Swillers Know Where We Stand on the Whole Teen Driving Thing

Lord knows we’ve taken our share of heat for it. But dang if parents and their late children don’t keep lining up to be examples for our next futile rant.

Text messages were sent and received on a 17-year-old driver’s cell phone moments before the sport utility vehicle slammed head-on into a truck, killing her and four other recent high school graduates, police said.
Goodman’s inexperience at the wheel; evidence she was driving above the speed limit at night on a winding, two-lane highway; and a succession of calls and text messages on her phone were cited Friday by Sheriff Phil Povero as possible factors in the June 28 crash in western New York.
…Routine tests ruled out alcohol as a factor in the 10 p.m. crash, and police don’t suspect drug use was involved. Goodman had only a junior driver’s license, making it illegal for her to be driving after 9 p.m. without supervision or to be carrying so many young passengers.

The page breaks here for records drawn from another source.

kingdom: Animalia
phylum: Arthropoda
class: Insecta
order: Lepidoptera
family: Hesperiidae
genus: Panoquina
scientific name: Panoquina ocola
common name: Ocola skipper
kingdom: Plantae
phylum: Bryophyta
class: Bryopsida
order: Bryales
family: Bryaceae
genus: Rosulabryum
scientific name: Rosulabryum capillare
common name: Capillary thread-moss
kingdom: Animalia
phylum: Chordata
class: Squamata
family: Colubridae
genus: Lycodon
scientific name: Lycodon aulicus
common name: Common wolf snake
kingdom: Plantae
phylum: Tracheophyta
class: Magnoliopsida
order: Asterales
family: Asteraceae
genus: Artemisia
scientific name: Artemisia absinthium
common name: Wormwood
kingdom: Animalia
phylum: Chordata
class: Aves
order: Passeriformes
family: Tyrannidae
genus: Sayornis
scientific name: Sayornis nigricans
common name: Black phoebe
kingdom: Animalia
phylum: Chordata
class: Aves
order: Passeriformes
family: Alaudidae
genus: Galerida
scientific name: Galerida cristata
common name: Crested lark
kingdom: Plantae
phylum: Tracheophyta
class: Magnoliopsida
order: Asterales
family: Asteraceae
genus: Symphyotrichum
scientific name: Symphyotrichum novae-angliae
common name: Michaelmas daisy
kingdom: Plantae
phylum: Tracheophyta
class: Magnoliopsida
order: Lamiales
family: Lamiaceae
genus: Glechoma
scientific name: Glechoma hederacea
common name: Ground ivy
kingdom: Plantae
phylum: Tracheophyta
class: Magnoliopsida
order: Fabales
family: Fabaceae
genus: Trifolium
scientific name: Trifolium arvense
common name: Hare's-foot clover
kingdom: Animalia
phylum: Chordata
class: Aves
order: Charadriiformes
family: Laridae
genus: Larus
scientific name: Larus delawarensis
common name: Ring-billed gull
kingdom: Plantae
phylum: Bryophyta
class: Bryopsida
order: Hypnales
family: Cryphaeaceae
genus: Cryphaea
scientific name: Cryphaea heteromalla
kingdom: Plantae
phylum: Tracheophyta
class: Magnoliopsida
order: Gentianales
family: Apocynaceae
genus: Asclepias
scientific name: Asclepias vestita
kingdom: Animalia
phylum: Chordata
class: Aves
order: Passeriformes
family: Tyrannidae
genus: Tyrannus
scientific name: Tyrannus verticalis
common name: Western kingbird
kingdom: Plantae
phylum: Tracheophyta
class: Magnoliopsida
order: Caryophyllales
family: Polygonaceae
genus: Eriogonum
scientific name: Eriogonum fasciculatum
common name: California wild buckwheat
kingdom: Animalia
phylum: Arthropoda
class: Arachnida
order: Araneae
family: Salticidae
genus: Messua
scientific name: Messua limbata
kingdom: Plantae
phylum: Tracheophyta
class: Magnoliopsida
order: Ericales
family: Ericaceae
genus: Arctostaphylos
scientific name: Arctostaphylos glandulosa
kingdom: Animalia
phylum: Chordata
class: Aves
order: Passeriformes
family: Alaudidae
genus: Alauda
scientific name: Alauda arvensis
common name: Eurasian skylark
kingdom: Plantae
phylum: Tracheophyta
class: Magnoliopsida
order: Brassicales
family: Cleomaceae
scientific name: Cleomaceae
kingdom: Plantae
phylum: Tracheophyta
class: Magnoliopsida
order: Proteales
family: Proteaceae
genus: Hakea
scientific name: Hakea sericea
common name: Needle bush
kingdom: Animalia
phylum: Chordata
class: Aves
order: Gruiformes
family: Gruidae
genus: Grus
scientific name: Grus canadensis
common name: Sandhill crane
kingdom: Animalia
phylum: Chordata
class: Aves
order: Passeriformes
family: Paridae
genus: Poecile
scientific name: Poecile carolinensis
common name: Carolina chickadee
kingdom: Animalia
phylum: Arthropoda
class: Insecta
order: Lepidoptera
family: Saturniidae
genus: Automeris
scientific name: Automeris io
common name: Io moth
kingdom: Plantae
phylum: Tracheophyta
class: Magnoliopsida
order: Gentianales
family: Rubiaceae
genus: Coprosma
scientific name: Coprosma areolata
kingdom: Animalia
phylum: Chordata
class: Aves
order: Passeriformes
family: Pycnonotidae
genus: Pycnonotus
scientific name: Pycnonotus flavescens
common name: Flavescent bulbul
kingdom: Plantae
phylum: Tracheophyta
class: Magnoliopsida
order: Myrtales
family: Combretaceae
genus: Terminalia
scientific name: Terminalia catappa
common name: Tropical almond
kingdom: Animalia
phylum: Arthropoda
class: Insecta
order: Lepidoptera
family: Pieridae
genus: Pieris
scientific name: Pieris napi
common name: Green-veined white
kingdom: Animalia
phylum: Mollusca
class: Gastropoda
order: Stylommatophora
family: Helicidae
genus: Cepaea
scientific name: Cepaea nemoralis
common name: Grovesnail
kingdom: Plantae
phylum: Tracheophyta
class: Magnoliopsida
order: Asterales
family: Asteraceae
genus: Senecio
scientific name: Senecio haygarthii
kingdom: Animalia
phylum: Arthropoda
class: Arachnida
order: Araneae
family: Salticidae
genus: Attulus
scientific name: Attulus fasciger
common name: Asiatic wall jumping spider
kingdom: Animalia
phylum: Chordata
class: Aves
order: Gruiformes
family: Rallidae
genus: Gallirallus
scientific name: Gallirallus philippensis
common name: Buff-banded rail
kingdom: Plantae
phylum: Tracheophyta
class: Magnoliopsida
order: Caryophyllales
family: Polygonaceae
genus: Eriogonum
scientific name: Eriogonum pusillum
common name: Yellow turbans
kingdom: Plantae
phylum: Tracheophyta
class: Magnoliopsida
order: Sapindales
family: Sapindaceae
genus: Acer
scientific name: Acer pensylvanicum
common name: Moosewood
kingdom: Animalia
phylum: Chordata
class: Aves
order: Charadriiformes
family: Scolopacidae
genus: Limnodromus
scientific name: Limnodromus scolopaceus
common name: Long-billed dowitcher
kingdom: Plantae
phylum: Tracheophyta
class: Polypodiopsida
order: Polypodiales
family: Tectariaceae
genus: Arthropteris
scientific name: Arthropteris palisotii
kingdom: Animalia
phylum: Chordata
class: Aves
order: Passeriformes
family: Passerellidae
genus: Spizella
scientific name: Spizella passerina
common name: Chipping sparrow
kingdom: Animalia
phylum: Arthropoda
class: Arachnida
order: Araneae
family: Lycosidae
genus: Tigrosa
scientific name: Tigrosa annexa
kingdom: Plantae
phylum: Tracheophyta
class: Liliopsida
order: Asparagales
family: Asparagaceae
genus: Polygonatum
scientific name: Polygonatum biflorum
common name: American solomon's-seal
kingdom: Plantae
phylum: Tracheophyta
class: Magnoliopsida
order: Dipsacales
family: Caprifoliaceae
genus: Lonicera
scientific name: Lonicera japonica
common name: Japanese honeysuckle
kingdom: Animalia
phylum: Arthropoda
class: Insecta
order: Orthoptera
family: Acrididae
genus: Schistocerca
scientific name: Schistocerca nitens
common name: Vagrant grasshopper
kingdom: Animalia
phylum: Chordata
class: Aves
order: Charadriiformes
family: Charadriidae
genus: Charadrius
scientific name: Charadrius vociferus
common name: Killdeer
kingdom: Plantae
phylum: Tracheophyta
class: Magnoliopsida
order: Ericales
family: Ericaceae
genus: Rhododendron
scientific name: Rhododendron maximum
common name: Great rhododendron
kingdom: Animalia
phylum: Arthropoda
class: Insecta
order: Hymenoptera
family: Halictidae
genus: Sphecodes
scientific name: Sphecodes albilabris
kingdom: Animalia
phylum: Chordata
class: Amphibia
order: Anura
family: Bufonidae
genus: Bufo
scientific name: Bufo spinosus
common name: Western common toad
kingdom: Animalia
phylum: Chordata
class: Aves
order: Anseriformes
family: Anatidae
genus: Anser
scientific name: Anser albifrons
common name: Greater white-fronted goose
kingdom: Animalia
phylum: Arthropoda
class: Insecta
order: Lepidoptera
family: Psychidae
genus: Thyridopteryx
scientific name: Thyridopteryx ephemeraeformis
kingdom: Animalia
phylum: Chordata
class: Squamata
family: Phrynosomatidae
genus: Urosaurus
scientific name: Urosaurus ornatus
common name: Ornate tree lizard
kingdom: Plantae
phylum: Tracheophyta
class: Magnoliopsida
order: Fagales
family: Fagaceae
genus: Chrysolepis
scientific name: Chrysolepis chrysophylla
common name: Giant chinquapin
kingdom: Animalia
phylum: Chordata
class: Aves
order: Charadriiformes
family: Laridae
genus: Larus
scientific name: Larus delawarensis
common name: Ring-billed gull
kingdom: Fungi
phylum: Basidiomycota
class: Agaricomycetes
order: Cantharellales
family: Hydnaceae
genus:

Hello. Sorry to rain on the grief parade YET again, but her parents are as culpable in this tragedy (and a good argument could be made that the other girls’ parents are as well) as that young thing they gave the keys to.

3 Responses to “Swillers Know Where We Stand on the Whole Teen Driving Thing”

  1. The_Real_JeffS says:

    If you’re going to let them leave the nest, make sure they can fly. Sadly, many people simply ignore their responsibility to provide adequate training…..and this is rubbing onto parenting.

  2. I’m with you, babe. A sixteen-year-old simply doesn’t have the driving experience (or LIFE EXPERIENCE) to be traveling that far alone.

  3. Tainted Bill says:

    I think that texting while driving should be considered an example of natural selection at work. Really, people who don’t know better than to do that are in the same evolutionary boat as the ones who couldn’t figure out that you shouldn’t poke the snake with the noisy tail.